La crisi economica del paese, dei suoi assetti industriali e del suo sistema creditizio tocca il cuore del capitalismo italiano: con il caso Parmalat, a pochi giorni dallo scandalo Cirio, entrano in crisi innanzi tutto le sue forme di autoregolazione e controllo, offrendo l’occasione al governo per tentare un’offensiva inquietante sull’ultima autorità indipendente rimasta in campo.
Quella che l’Economist ha definito la Enron europea non si svela all’interno di un laboratorio attrezzato, capace di isolare il virus per analizzarlo depurato da condizionamenti esterni. La coincidenza con il decreto salva Retequattro, infatti, si associa in modo ancor più stridente con quella dei tagli all’Alitalia, mentre un’ondata di contestazioni “selvagge” riduce ogni spazio residuo alla concertazione, per non dire di una qualsiasi forma di gestione politica dei conflitti. La crisi economica e l’impazzimento delle relazioni sociali, infine, sottopongono a ulteriore tensione un sistema politico già profondamente colpito dal fallimento della conferenza intergovernativa e dal conseguente divaricarsi delle sue opzioni di politica internazionale. Il tentativo da parte delle due coalizioni di darsi una forma più coerente con il nuovo scenario, attraverso la costituzione di liste unitarie alle prossime elezioni europee, rappresenta dunque l’unica strada per uscire dall’impasse e ridare centralità alla politica.
All’interno del centrodestra il cuore della partita, ancora una volta, è l’anomalia Berlusconi. L’unico possibile collante della futura aggregazione sta infatti nel desiderio di acquisire una posizione di forza per sfruttare (e forse per propiziare) la sua uscita di scena. Per il resto, tanto Fini quanto Casini e Follini appaiono da tempo impegnati a giocare per sé, nel tentativo di ricostituire un nesso virtuoso tra la propria forza politica (o la propria persona), l’interesse nazionale e il processo europeo. Diverso il caso del centrosinistra, dove nessuno sembra disporre di alternative credibili alla lista unitaria. Se questa dovesse fallire, o abortire ancora prima delle elezioni, nessun partito ne uscirebbe come ne era entrato ed ogni esito sarebbe possibile.

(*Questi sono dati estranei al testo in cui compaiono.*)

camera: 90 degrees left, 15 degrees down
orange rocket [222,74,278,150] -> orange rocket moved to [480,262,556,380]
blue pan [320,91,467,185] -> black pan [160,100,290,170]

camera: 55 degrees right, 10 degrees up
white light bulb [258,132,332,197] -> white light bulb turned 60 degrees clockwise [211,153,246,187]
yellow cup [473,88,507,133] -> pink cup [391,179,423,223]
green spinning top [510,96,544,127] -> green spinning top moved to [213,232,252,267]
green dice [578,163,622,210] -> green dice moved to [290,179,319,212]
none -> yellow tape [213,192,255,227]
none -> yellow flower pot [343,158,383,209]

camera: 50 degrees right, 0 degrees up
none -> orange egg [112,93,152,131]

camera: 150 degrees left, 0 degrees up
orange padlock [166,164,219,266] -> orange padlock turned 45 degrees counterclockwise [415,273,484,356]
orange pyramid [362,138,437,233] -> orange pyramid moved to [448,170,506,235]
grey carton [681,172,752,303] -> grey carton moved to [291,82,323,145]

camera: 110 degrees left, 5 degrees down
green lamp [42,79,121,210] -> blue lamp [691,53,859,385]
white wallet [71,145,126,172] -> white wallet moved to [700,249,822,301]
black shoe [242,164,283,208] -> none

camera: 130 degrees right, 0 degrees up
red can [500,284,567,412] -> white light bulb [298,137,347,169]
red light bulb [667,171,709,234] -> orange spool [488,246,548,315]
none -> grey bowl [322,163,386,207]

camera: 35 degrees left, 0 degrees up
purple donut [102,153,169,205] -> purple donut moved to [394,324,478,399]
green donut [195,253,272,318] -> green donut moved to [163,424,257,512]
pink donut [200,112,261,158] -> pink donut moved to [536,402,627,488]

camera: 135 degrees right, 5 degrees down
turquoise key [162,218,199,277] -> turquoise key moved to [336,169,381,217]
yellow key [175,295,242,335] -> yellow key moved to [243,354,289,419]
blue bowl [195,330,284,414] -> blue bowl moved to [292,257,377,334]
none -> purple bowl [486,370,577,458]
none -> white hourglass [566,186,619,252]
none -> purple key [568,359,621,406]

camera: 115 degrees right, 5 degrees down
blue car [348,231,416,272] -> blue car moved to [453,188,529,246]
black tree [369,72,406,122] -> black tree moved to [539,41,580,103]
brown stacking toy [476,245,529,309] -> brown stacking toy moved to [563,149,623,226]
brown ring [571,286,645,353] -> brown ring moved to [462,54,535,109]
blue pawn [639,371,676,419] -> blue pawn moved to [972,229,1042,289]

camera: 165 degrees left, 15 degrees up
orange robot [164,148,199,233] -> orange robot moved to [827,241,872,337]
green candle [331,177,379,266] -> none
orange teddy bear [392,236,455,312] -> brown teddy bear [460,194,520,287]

L’incapacità di articolare una posizione coerente con la strategia enunciata mostra ancora una volta la fragilità di ogni processo unitario a sinistra. Il teatro dell’assurdo che si sta svolgendo tra Boselli e Di Pietro ne è l’ultima, tetra manifestazione. E’ del tutto evidente che se il progetto del partito riformista è stato derubricato dall’agenda, l’adesione dell’Italia dei valori alla lista unitaria dovrebbe essere persino scontata. E scontata appare infatti a buona parte dell’elettorato di centrosinistra, nella misura in cui non percepisca alcun reale progetto alternativo nelle parole vaghissime di tanti dirigenti sul centro motore, la colonna portante o il nocciolo duro di non si capisce che cosa. Certo la convocazione prodiana per la convenzione di San Valentino non basterà ad affratellare dirigenti, quadri ed elettori attorno ad un progetto indistinto, che non è una coalizione e non è nemmeno un partito. Non a caso, sull’Unità, Iginio Ariemma e Andrea Ranieri, nel momento in cui esortano ad accogliere Occhetto e Di Pietro nella lista unitaria, propongono di ripartire nella definizione del programma dal manifesto di Prodi e dal documento programmatico di Milano. Due documenti che definire vaghi è già un forzarne il significato. Sembra di risentire le invocazioni cofferatiane al programma prima della definizione dei gruppi dirigenti, mai inveratesi in alcuna proposta chiaramente identificabile fuori della conservazione dello status quo politico, sociale e istituzionale. Ma la durezza della crisi e le divaricazioni del quadro internazionale dicono che oggi l’Italia, e con essa la sinistra, ferma non può stare. Il programma, il progetto e le leadership di una forza politica non si stabiliscono a tavolino, in belle frasi scritte su voluminosi quaderni di propaganda che non leggerà mai nessuno. Si costruiscono nel fuoco della battaglia politica e qui misurano la loro efficacia e la loro capacità di attrarre consenso. La forza del progetto riformista e la bontà del suo programma si misurerà dal modo in cui le forze che vogliono parteciparvi affronteranno gli sviluppi della crisi irachena, il processo di integrazione europea, il declino economico e le vertenze degli autoferrotranvieri. Tutto il resto, come cantava il poeta, è noia.